* [Input for this task]
* * * * *

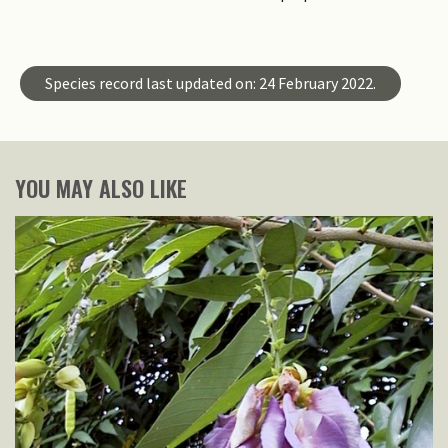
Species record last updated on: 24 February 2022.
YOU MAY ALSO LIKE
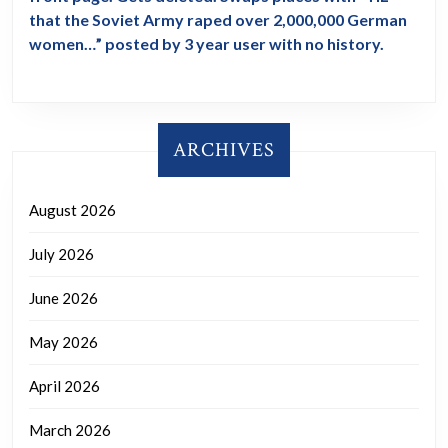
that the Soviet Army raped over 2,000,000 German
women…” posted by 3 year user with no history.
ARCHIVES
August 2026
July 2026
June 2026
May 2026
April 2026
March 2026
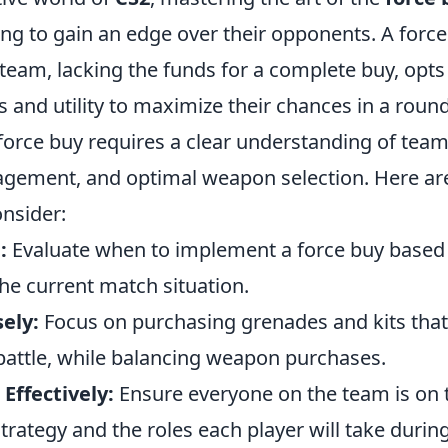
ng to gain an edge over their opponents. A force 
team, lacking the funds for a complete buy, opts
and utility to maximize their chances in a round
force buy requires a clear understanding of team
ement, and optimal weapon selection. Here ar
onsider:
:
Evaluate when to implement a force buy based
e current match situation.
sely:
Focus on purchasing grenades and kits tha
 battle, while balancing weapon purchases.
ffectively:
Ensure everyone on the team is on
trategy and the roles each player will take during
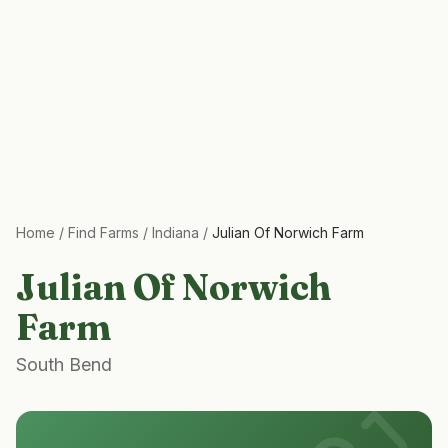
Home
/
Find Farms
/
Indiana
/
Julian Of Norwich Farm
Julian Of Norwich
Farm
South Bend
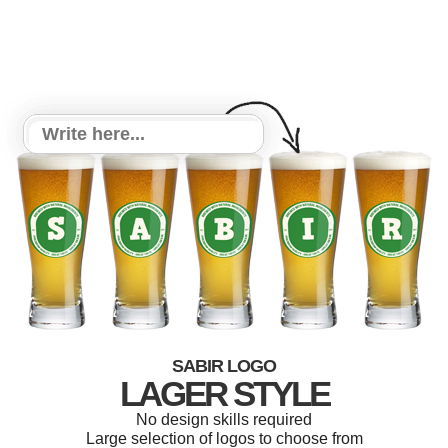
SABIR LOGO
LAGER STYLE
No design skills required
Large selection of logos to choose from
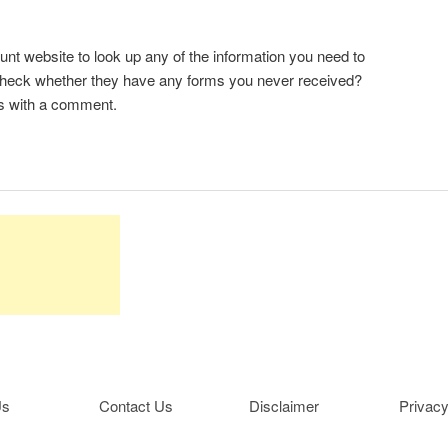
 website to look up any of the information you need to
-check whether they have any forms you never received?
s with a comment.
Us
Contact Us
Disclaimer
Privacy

* * * * *

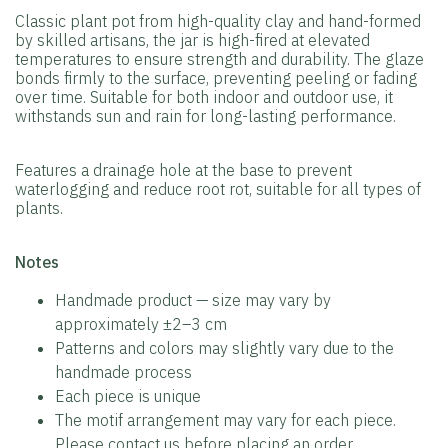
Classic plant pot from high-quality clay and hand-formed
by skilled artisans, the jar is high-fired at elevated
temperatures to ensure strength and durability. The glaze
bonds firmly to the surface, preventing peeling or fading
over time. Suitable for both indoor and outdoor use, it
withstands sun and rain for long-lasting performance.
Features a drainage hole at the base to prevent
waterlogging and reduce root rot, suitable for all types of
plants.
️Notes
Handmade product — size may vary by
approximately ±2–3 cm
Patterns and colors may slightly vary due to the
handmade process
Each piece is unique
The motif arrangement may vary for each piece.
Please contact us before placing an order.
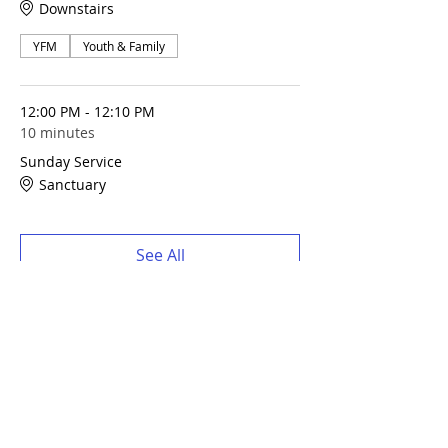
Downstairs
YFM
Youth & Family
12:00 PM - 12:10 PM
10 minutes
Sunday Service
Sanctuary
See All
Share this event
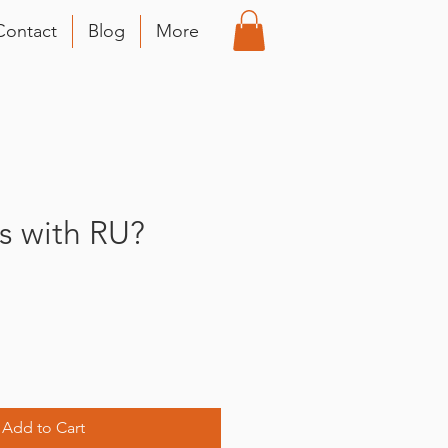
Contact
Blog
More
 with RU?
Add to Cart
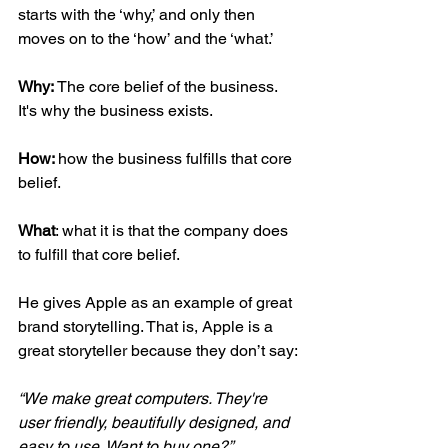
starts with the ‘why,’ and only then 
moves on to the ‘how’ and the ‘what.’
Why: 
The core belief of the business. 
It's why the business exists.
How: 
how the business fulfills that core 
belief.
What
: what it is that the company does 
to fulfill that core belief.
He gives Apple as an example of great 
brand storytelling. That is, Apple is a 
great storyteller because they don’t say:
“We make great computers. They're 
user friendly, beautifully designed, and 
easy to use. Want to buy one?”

* * * * *

* [Exercise details] Express the lines from the one containing "Classic plant pot" through the one containing "easy to use.", both included, as a JSON list of strings, one string per line and blank lines omitted. Leave the pictures out.

* [Answer section]
[
  "Classic plant pot from high-quality clay and hand-formed",
  "by skilled artisans, the jar is high-fired at elevated",
  "temperatures to ensure strength and durability. The glaze",
  "bonds firmly to the surface, preventing peeling or fading",
  "over time. Suitable for both indoor and outdoor use, it",
  "withstands sun and rain for long-lasting performance.",
  "Features a drainage hole at the base to prevent",
  "waterlogging and reduce root rot, suitable for all types of",
  "plants.",
  "️Notes",
  "Handmade product — size may vary by",
  "approximately ±2–3 cm",
  "Patterns and colors may slightly vary due to the",
  "handmade process",
  "Each piece is unique",
  "The motif arrangement may vary for each piece.",
  "Please contact us before placing an order.",
  "Downstairs",
  "YFM",
  "Youth & Family",
  "12:00 PM - 12:10 PM",
  "10 minutes",
  "Sunday Service",
  "Sanctuary",
  "See All",
  "Share this event",
  "Contact",
  "Blog",
  "More",
  " with RU?",
  "Add to Cart",
  "starts with the ‘why,’ and only then ",
  "moves on to the ‘how’ and the ‘what.’",
  "Why: ",
  "The core belief of the business. ",
  "It's why the business exists.",
  "How: ",
  "how the business fulfills that core ",
  "belief.",
  "What",
  ": what it is that the company does ",
  "to fulfill that core belief.",
  "He gives Apple as an example of great ",
  "brand storytelling. That is, Apple is a ",
  "great storyteller because they don’t say:",
  "“We make great computers. They're ",
  "user friendly, beautifully designed, and ",
  "easy to use. Want to buy one?”"
]